Orateur
Description
While the isostatic compensation of crustal thickness and density heterogeneity provides the dominant contribution to Earth’s observed topography, a significant difference persists between these two fields, known as ‘residual topography’. This discrepancy arises from dynamic processes within the mantle, primarily driven by time-dependent vertical surface stresses from mantle convection. These mantle convection dynamics also lead to disparities between the observed geoid and the isostatic geoid resulting from crustal heterogeneity, known as the ‘residual geoid.’ The combined consideration of both residual geoid and topography provides unique and fundamental global constraints on the amplitude and spatial distribution of density anomalies in the convecting mantle.
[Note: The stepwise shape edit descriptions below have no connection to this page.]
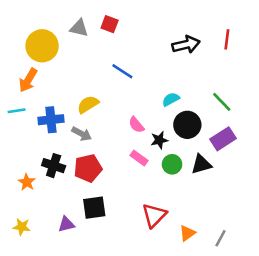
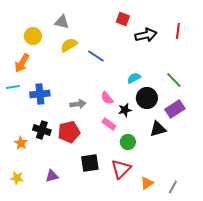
red square: (110, 24) -> (123, 19), moved
yellow circle: (42, 46) -> (33, 36), size x0.7
yellow semicircle: (88, 104) -> (69, 45), moved
gray arrow: (82, 134) -> (78, 104), moved, turned -35
green circle: (172, 164) -> (128, 142), moved
black square: (94, 208) -> (90, 163), moved

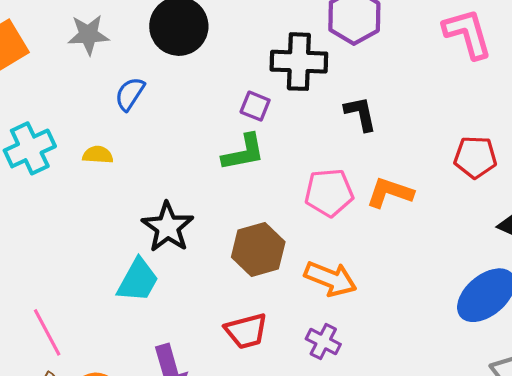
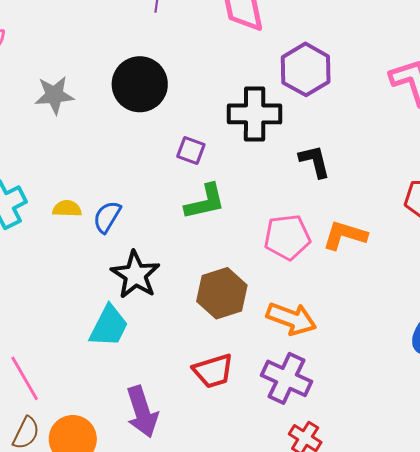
blue semicircle: (130, 94) -> (107, 217), moved
purple square: (255, 106) -> (191, 150), moved
purple cross: (323, 342) -> (287, 378), size x1.5

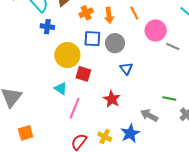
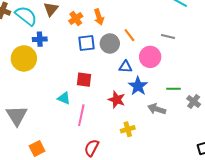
orange line: (134, 13) -> (129, 35), moved
pink circle: (156, 31) -> (150, 57), moved
yellow circle: (67, 55) -> (24, 58), moved
blue triangle: (126, 69) -> (126, 67), turned -40
blue star: (130, 133) -> (138, 86), moved
yellow cross: (105, 137) -> (128, 129), moved, turned -32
Although isostasy plays a crucial role in residual geoid and topography determination, the precision of constraints is strongly dependent on isostasy calculation quality. The first-order treatment of hydrostatic equilibrium used by classic isostasy theory is insufficient to accurately calculate isostatic geoid anomalies on a compressible, self-gravitating mantle. Thus, using dynamic kernels computed employing a viscous flow model that includes a fully compressible mantle and core (based on the PREM reference model) with self-gravitation, we provide a geodynamically consistent method based on the surface loading response.
Another important consideration is the accuracy of global crustal heterogeneity models. Our analysis shows significant variations in the predicted residual geoid and topographic fields utilizing CRUST1.0 and the most recent ECM1 crustal heterogeneity models. We shed light on the importance and implications of these distinctions for achieving the most precise constraints on density anomalies in the convecting mantle.